The fintech firm Slash, for example, recently encouraged its employees to start using AI coding tools as much as possible, a phenomenon known as tokenmaxxing, with the ultimate goal of boosting productivity and lowering costs. Unfortunately, LLMs are too expensive — and not quite useful enough — to really make that a reality.
At Slash, one employee wasted an astonishing $80,000 in AI tokens to vibe code a lackluster video game called “brainrot shooter.” As Business Insider describes it, the first-person shooter is a barren experience where the player runs around shooting at enemies inspired by viral internet memes.
“Pls play it so we can write this off as a marketing expense,” Slash wrote on social media.

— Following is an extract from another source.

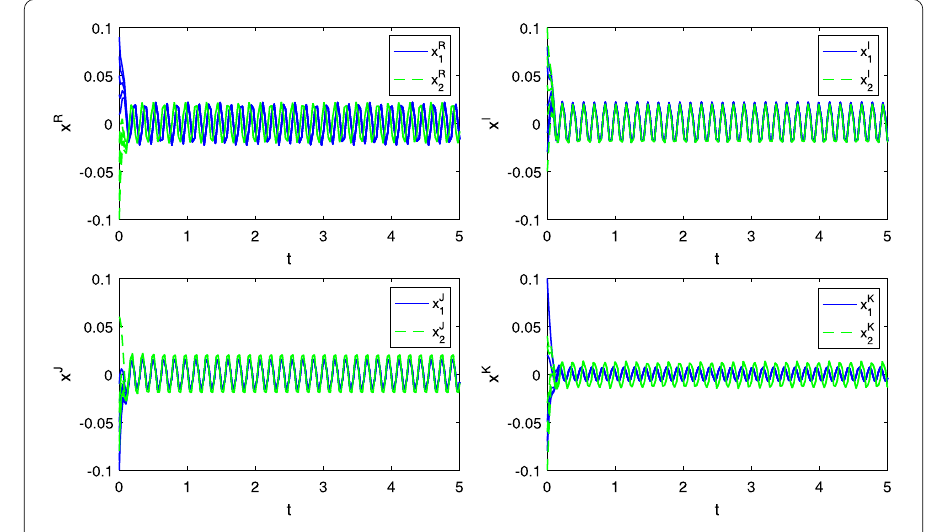
Figure 1 The states of four parts of x 1 and x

We encouraged the company last week to start vibe coding more but @nickbruhman burned $80k in credits on the Slash card for a brainrot shooter
Pls play it so we can write this off as a marketing expense https://t.co/mgHfidJ2R9 — Slash (@slashapp) June 23, 2026
Elsewhere, office workers who’d been told to use AI as much as possible are incinerating incredible sums of cash on tasks that didn’t need LLMs in the first place.
At consultant firm Accenture, for example, 404 Media reports that non-tech workers are using corporate AI budgets to do things like convert PDF files into PowerPoint presentations.